The Ministry of Health and Welfare (MOHW) is expected to hold a meeting on Nov. 20 to discuss National Health Insurance (NHI) premiums. The Consumers’ Foundation said that in consideration of the widespread impacts of the COVID-19 pandemic, raising the NHI premium may unduly increase the burden on the public. The Foundation in a news conference called for a reexamination of the amount of NHI expenses that should be borne by the government as well as other measures including new taxes on alcohol and reassessing drug expenditure to ease the urgency of NHI premium increases.

 

Following consecutive years of deficits, the NHI is projected to reach NT$77.1 billion in the red before the end of 2021, with the system’s safety reserve set to dip below the legally required threshold equivalent to one month’s spending, which will trigger an increase of NHI premiums.

 

In light of the situation, the Consumer’s Foundation in a news release said that following the tremendous impacts of the COVID-19 pandemic throughout the first half first the year, the government should not rely on raising NHI premiums as the sole solution to address the NHI’s precarious financial condition.
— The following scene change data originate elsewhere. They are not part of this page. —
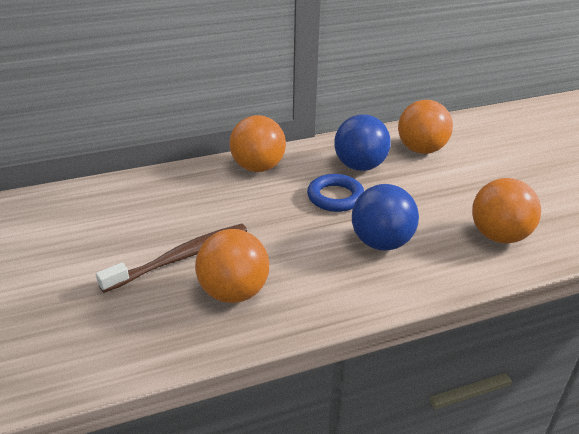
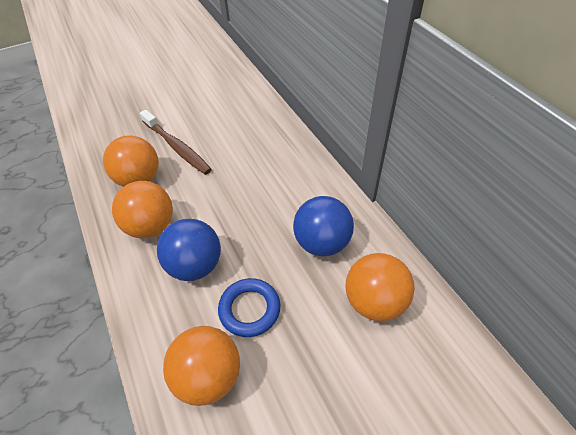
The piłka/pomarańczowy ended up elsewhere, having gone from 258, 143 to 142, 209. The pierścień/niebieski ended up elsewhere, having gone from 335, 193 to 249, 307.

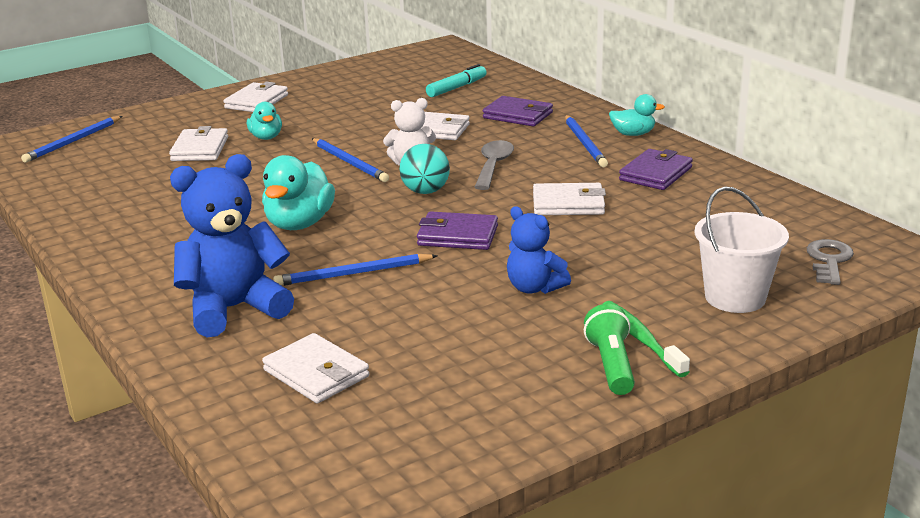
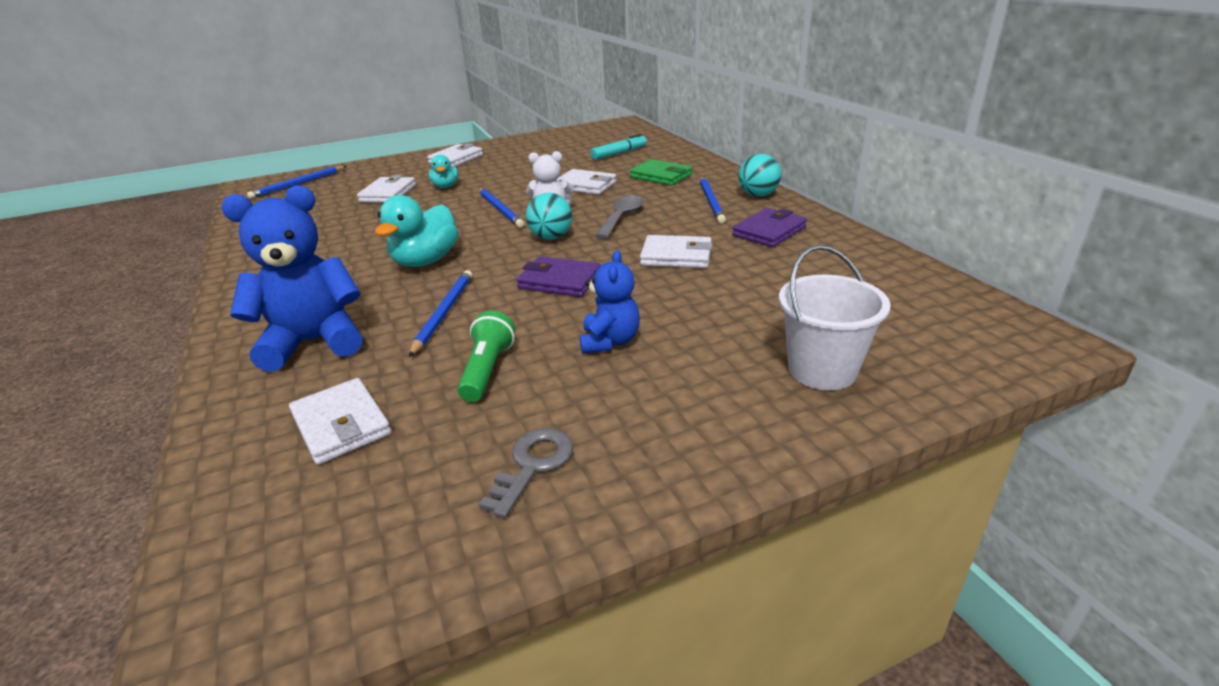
The second view lost the szczoteczka do zębów/zielony at 646, 339. The latarka/zielony ended up elsewhere, having gone from 609, 349 to 486, 356. The klucz/szary ended up elsewhere, having gone from 830, 262 to 526, 473. Where the kaczka/turkusowy stood at 637, 115, the piłka/turkusowy came to stand at 759, 175. What was the portfel/fioletowy at 518, 111 turned into the portfel/zielony at 661, 172. The ołówek/niebieski at 355, 270 ended up facing another way, 105 degrees clockwise from before. The miś/niebieski at 539, 250 ended up facing another way, 135 degrees counterclockwise from before.

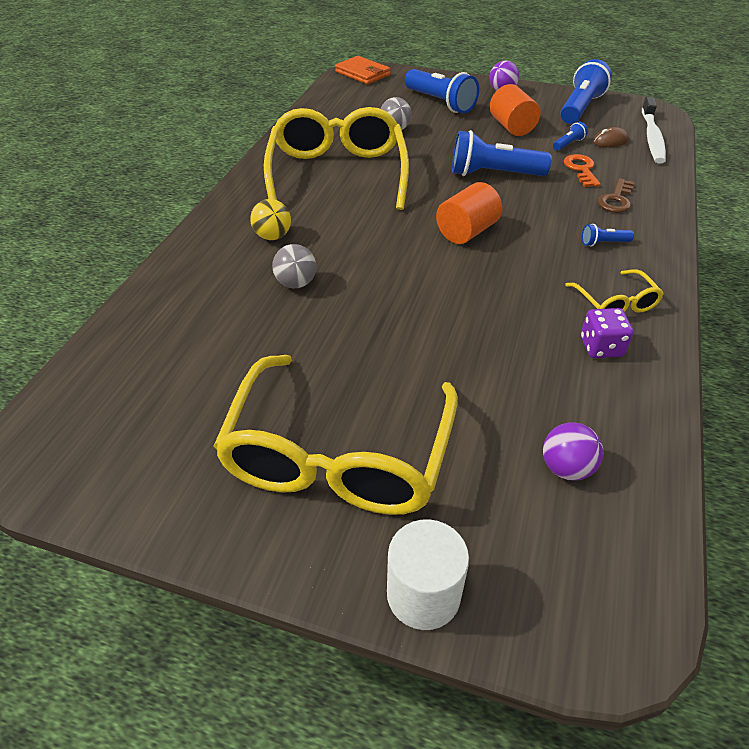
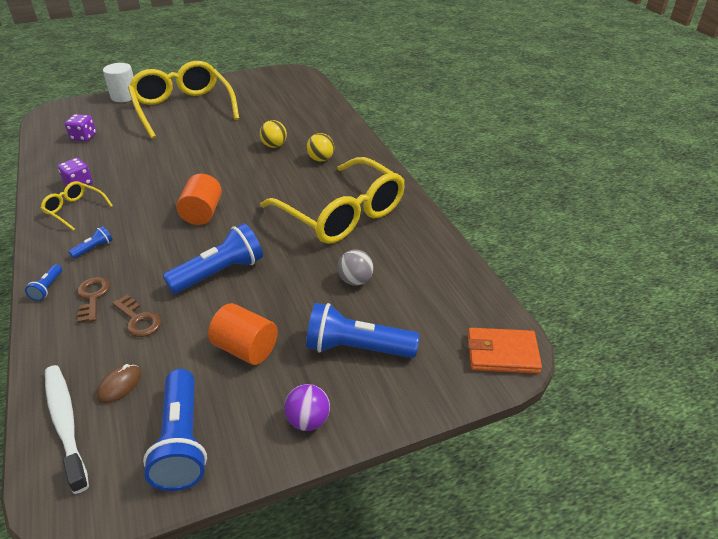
The latarka/niebieski ended up elsewhere, having gone from 570, 136 to 43, 282. Where the piłka/fioletowy stood at 573, 451, the kostka do gry/fioletowy came to stand at 80, 128. What was the piłka/szary at 294, 266 turned into the piłka/żółty at 273, 134. What was the klucz/pomarańczowy at 582, 170 turned into the klucz/brązowy at 136, 316.

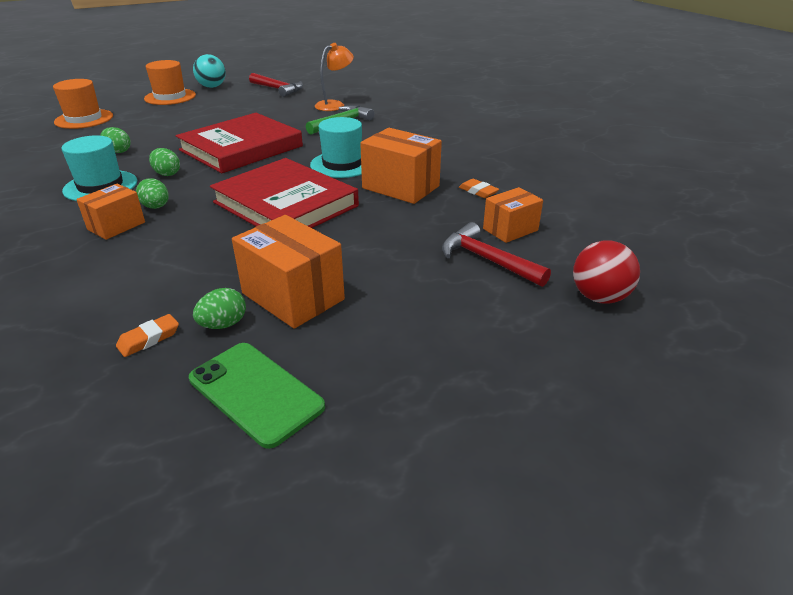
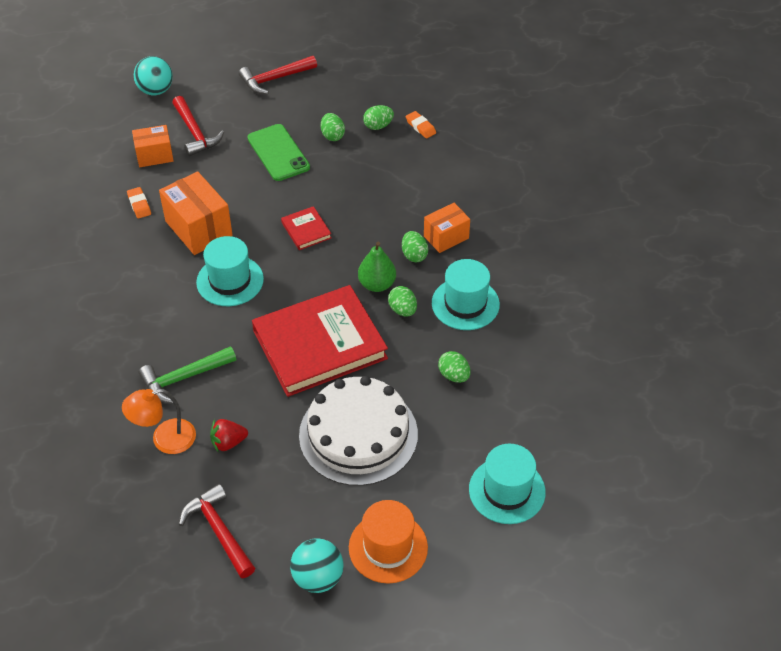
The second view gained the truskawka/czerwony at 229, 436. The second view gained the młotek/czerwony at 278, 75. The second view gained the tort/biały at 358, 431. The second view gained the gruszka/zielony at 377, 267. The telefon/zielony ended up elsewhere, having gone from 257, 396 to 278, 152. Where the pudełko/pomarańczowy stood at 288, 272, the jajko/zielony came to stand at 333, 127. What was the kapelusz/pomarańczowy at 83, 104 turned into the kapelusz/turkusowy at 507, 484. What was the piłka/czerwony at 606, 272 turned into the piłka/turkusowy at 153, 75. The gumka do mazania/pomarańczowy at 147, 335 ended up facing another way, 75 degrees clockwise from before. The size of the książka/czerwony at 284, 193 changed by a factor of 0.43.

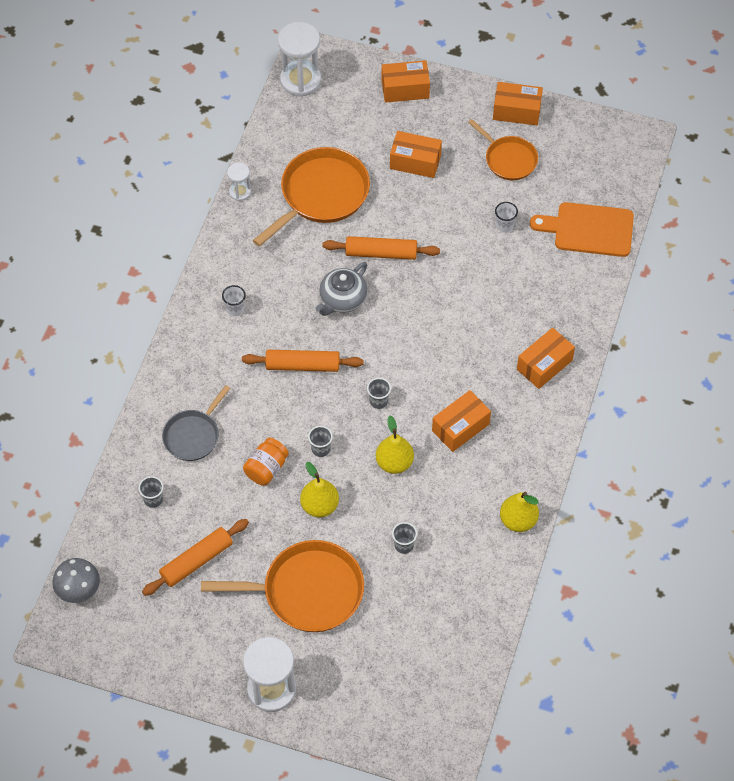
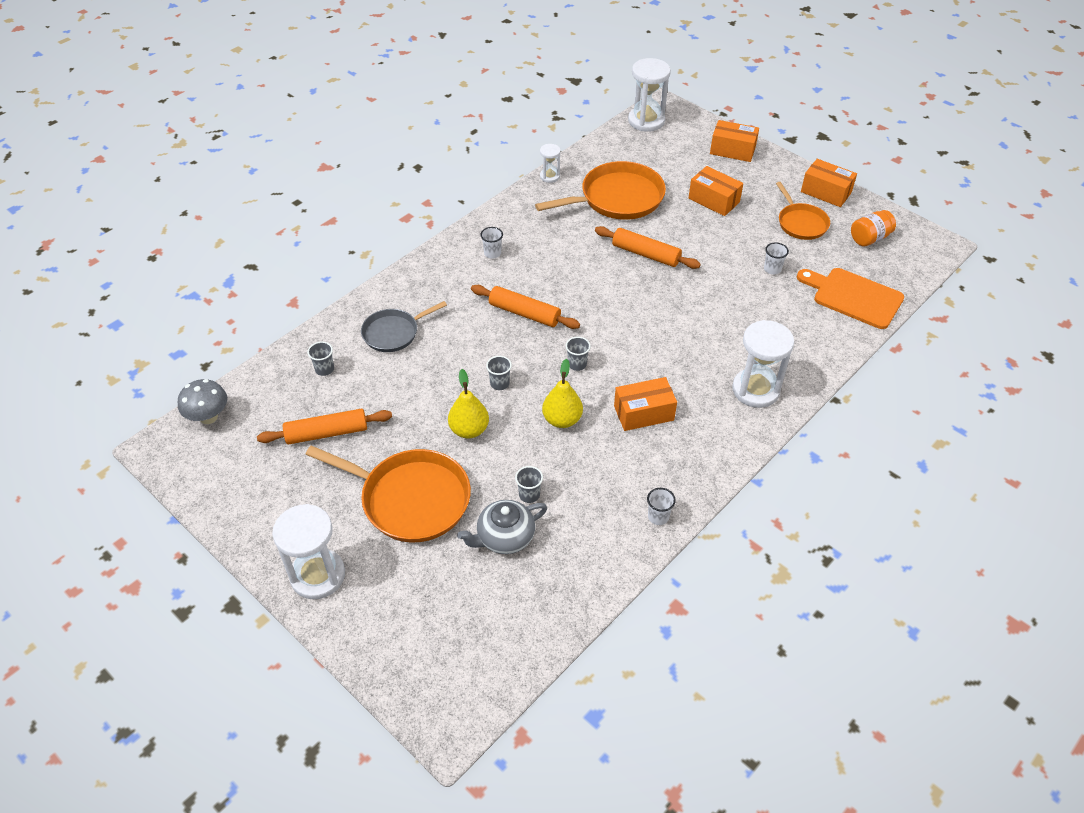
The słoik/pomarańczowy ended up elsewhere, having gone from 266, 462 to 873, 228. The imbryk/szary ended up elsewhere, having gone from 341, 289 to 502, 527. Where the gruszka/żółty stood at 519, 512, the szklanka/biały came to stand at 661, 506. Where the pudełko/pomarańczowy stood at 546, 358, the klepsydra/biały came to stand at 763, 364.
Rather, a full reexamination of the system is required to come up with solutions to the NHI’s structural issues. 

 

Consumer’s Foundation Vice Chairman Wu Jong-da said that on average, annual NHI expenditures have been outpacing income by three percent, stemming from previous NHI premium cuts and a reduction of contributions from the tobacco excise tax to the NHI from 70 percent to 50 percent, as well as the raising of the threshold required to collect supplemental premiums from NT$5,000 to NT$20,000, which have all exacerbated the NHI’s ailing finances.

 

Vice Chairman Wu also mentioned that in the past, funding to treat AIDS were drawn from administrative budgets of government agencies instead of the NHI. However, the government has since amended laws that allow AIDS patients to have their treatment funded by the NHI’s program for chronic diseases following two years of treatment. In 2019, AIDS treatments led to an additional NT$4.1 billion in NHI expenditure, with spending projected to continue increasing each year.

 

In addition, the government has also expanded reimbursement for HCV treatments. Vice Chairman Wu said that in recent years, the change has led to an additional NT$22.681 billion in expenditure, becoming one of the factors leading to the NHI’s financial deterioration.

 

Vice Chairman Wu pointed out that apart from cutting expenditures, the National Health Insurance Act also has provisions for the government to levy an alcohol tax to expand NHI income, but the government has been reluctant to exercise the option. Chairman Wu also urged the government to consider precedents in other countries which are levying a sugar tax.

 

In addition, the National Health Insurance Act stipulates that the government’s annual total expenditure on the NHI shall not be less than 36% of total annual expenditure. Vice Chairman Wu said that the National Health Insurance Committee (NHIC) began discussions in several meetings in April 2018, and many times concluded that the government’s contribution did not conform to legal requirements. Upon closer inspection, the government has racked up a NT$48.7 billion shortfall in terms of its contribution to NHI funding. Vice Chairman Wu called on the government to make up the shortfall to ease the NHI’s financial pressure.

 

Vice Chairman Wu also noted that the 36 percent government contribution is only the minimum threshold, and that the government is allowed to shoulder a heavier burden to lessen the load on the public.

 

Vice Chairman Wu also pointed out that the National Health Insurance Administration’s proposal to raise NHI premiums from the current 4.69 percent to 5.52 percent or 5.55 percent is quite steep, and that increases should be limited to a range between 4.69 percent and 5.55 percent, which is equivalent to the premium rate prior to the implementation of premium cuts in the past to minimize impacts to the public and employers.